WORKING DATA:
↓↓↓

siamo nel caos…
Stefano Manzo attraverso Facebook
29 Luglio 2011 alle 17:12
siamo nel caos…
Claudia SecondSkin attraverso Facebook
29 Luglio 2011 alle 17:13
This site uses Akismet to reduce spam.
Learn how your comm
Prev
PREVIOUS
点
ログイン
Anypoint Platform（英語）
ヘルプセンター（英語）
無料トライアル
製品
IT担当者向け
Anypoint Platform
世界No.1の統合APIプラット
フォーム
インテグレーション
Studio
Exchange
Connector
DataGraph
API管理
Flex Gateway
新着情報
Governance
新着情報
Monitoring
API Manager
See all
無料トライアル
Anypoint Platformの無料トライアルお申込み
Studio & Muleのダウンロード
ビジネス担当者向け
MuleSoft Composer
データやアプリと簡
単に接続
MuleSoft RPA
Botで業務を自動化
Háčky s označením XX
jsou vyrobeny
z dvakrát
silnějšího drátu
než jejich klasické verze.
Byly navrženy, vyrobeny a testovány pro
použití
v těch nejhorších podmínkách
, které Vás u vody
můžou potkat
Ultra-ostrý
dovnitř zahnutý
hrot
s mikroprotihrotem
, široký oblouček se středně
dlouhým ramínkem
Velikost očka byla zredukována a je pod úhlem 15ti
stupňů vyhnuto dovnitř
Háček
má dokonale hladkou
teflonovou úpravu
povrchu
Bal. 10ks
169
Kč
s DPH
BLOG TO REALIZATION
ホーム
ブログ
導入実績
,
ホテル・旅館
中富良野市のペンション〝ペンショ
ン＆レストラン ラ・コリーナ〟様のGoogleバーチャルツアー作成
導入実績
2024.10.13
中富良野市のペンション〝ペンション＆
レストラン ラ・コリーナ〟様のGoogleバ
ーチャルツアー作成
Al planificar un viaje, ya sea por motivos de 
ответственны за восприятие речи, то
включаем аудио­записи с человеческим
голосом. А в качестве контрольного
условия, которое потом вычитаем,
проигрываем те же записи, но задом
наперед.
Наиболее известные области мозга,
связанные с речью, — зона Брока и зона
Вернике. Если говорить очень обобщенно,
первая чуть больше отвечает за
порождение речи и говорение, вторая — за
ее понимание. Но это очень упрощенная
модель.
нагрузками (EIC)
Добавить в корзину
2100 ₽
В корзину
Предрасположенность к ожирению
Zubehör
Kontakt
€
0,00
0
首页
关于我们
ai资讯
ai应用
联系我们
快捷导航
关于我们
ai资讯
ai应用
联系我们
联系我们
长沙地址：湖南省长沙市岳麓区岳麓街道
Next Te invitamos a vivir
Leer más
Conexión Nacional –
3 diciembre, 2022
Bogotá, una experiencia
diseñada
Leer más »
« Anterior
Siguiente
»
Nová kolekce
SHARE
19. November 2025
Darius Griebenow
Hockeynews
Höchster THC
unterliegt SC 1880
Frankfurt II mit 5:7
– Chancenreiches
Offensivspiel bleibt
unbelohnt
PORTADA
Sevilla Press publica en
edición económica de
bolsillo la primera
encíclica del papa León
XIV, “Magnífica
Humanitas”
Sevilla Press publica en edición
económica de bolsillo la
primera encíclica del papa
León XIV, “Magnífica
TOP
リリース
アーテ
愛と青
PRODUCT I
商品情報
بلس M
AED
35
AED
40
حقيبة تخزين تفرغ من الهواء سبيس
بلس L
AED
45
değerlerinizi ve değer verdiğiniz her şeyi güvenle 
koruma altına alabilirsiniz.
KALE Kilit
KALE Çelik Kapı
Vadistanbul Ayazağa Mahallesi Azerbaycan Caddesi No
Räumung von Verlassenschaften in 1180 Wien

↑↑↑

WORK ITEM: Without skipping a line, retype the full listing.

RESPONSE FOR THIS EXERCISE:
siamo nel caos…
Stefano Manzo attraverso Facebook
29 Luglio 2011 alle 17:12
siamo nel caos…
Claudia SecondSkin attraverso Facebook
29 Luglio 2011 alle 17:13
This site uses Akismet to reduce spam.
Learn how your comm
Prev
PREVIOUS
点
ログイン
Anypoint Platform（英語）
ヘルプセンター（英語）
無料トライアル
製品
IT担当者向け
Anypoint Platform
世界No.1の統合APIプラット
フォーム
インテグレーション
Studio
Exchange
Connector
DataGraph
API管理
Flex Gateway
新着情報
Governance
新着情報
Monitoring
API Manager
See all
無料トライアル
Anypoint Platformの無料トライアルお申込み
Studio & Muleのダウンロード
ビジネス担当者向け
MuleSoft Composer
データやアプリと簡
単に接続
MuleSoft RPA
Botで業務を自動化
Háčky s označením XX
jsou vyrobeny
z dvakrát
silnějšího drátu
než jejich klasické verze.
Byly navrženy, vyrobeny a testovány pro
použití
v těch nejhorších podmínkách
, které Vás u vody
můžou potkat
Ultra-ostrý
dovnitř zahnutý
hrot
s mikroprotihrotem
, široký oblouček se středně
dlouhým ramínkem
Velikost očka byla zredukována a je pod úhlem 15ti
stupňů vyhnuto dovnitř
Háček
má dokonale hladkou
teflonovou úpravu
povrchu
Bal. 10ks
169
Kč
s DPH
BLOG TO REALIZATION
ホーム
ブログ
導入実績
,
ホテル・旅館
中富良野市のペンション〝ペンショ
ン＆レストラン ラ・コリーナ〟様のGoogleバーチャルツアー作成
導入実績
2024.10.13
中富良野市のペンション〝ペンション＆
レストラン ラ・コリーナ〟様のGoogleバ
ーチャルツアー作成
Al planificar un viaje, ya sea por motivos de 
ответственны за восприятие речи, то
включаем аудио­записи с человеческим
голосом. А в качестве контрольного
условия, которое потом вычитаем,
проигрываем те же записи, но задом
наперед.
Наиболее известные области мозга,
связанные с речью, — зона Брока и зона
Вернике. Если говорить очень обобщенно,
первая чуть больше отвечает за
порождение речи и говорение, вторая — за
ее понимание. Но это очень упрощенная
модель.
нагрузками (EIC)
Добавить в корзину
2100 ₽
В корзину
Предрасположенность к ожирению
Zubehör
Kontakt
€
0,00
0
首页
关于我们
ai资讯
ai应用
联系我们
快捷导航
关于我们
ai资讯
ai应用
联系我们
联系我们
长沙地址：湖南省长沙市岳麓区岳麓街道
Next Te invitamos a vivir
Leer más
Conexión Nacional –
3 diciembre, 2022
Bogotá, una experiencia
diseñada
Leer más »
« Anterior
Siguiente
»
Nová kolekce
SHARE
19. November 2025
Darius Griebenow
Hockeynews
Höchster THC
unterliegt SC 1880
Frankfurt II mit 5:7
– Chancenreiches
Offensivspiel bleibt
unbelohnt
PORTADA
Sevilla Press publica en
edición económica de
bolsillo la primera
encíclica del papa León
XIV, “Magnífica
Humanitas”
Sevilla Press publica en edición
económica de bolsillo la
primera encíclica del papa
León XIV, “Magnífica
TOP
リリース
アーテ
愛と青
PRODUCT I
商品情報
بلس M
AED
35
AED
40
حقيبة تخزين تفرغ من الهواء سبيس
بلس L
AED
45
değerlerinizi ve değer verdiğiniz her şeyi güvenle 
koruma altına alabilirsiniz.
KALE Kilit
KALE Çelik Kapı
Vadistanbul Ayazağa Mahallesi Azerbaycan Caddesi No
Räumung von Verlassenschaften in 1180 Wien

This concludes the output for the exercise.